Riverside Superior Judge Chad Firetag sustained two demurrers April 4 against a Perris mother’s fourth amended complaint alleging that a school employee gave her disabled son a vape pen filled with marijuana while they were both in a Jack in the Box in 2019.
Leslie Frias sued Steven Carter, her son’s aide at school, claiming he encouraged her son to take marijuana instead of his medication.
Carter is no longer employed by the Perris Union High School District.
Frias sued Carter for intentional and negligent infliction of emotional distress.
She also sued the school district alleging they violated California Education Code Section 220, which prohibits discrimination.
Frias’ son ran away and threatened suicide because he was smoking marijuana, which interfered with his medication, Frias alleged.
Despite her cause of intentional infliction of emotional distress, Frias never actually alleged that Carter gave Frias’ son marijuana with the intent to distress her, Carter argued. The court agreed, and granted Carter’s demurrer against that cause.
To win on the bystander theory of negligent infliction of emotional distress, the plaintiff must have been at the scene of the injury-producing event. Because Frias was not at the Jack in the Box when she alleges the injury-producing event occurred, and she came to believe months later that Carter gave Frias marijuana, the court found that Frias did not have a case of negligent infliction.

▶ [Exercise requirements] Render this sentence from the report on the Perris lawsuit into Spanish: "Carter is no longer employed by the Perris Union High School District." The material that follows comes from a separate source and is unrelated to the report above.

▶ [Data listing]
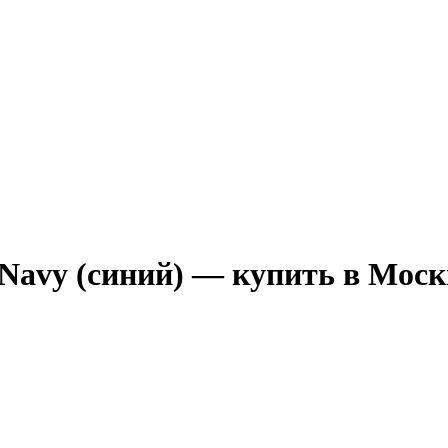
Navy (синий) — купить в Моск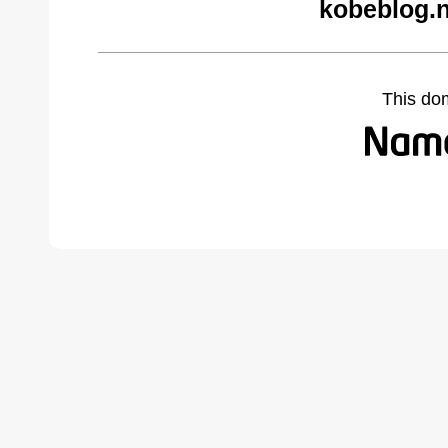
kobeblog.n
This do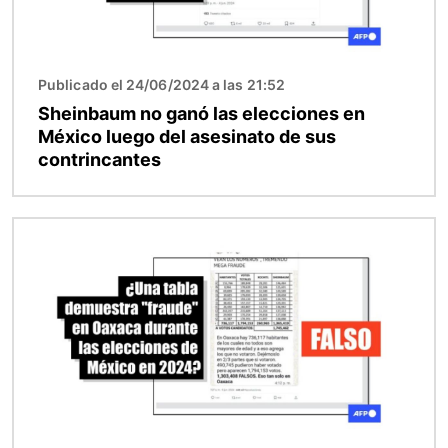
Publicado el 24/06/2024 a las 21:52
Sheinbaum no ganó las elecciones en
México luego del asesinato de sus
contrincantes
Imagen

▶ [Solution] Carter ya no es empleado del Perris Union High School District.